- _Data extract_:
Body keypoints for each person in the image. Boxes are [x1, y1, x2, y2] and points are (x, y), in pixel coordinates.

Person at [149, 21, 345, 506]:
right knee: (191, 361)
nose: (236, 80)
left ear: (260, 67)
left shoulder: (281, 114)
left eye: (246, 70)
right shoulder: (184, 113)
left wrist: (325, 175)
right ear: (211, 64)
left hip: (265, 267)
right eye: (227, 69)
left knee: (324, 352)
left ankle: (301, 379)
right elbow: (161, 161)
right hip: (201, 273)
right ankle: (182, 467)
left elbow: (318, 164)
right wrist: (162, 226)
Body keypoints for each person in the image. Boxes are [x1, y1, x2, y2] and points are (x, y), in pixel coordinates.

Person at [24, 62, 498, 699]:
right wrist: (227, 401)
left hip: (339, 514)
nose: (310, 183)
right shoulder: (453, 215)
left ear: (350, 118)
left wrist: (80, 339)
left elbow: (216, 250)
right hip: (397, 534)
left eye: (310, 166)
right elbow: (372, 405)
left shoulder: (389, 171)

==

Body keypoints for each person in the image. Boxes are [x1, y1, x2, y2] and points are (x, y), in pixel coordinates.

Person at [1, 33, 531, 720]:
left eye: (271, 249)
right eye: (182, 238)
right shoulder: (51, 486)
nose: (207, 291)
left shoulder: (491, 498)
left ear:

- _Try it_:
From the records above, reproduce exactly the lines from the one with "nose: (236, 80)" to the one with "left shoulder: (389, 171)", both included, and no others.

- _Written response_:
nose: (236, 80)
left ear: (260, 67)
left shoulder: (281, 114)
left eye: (246, 70)
right shoulder: (184, 113)
left wrist: (325, 175)
right ear: (211, 64)
left hip: (265, 267)
right eye: (227, 69)
left knee: (324, 352)
left ankle: (301, 379)
right elbow: (161, 161)
right hip: (201, 273)
right ankle: (182, 467)
left elbow: (318, 164)
right wrist: (162, 226)
Body keypoints for each person in the image. Boxes are [x1, y1, x2, y2] and points are (x, y), in pixel coordinates.

Person at [24, 62, 498, 699]:
right wrist: (227, 401)
left hip: (339, 514)
nose: (310, 183)
right shoulder: (453, 215)
left ear: (350, 118)
left wrist: (80, 339)
left elbow: (216, 250)
right hip: (397, 534)
left eye: (310, 166)
right elbow: (372, 405)
left shoulder: (389, 171)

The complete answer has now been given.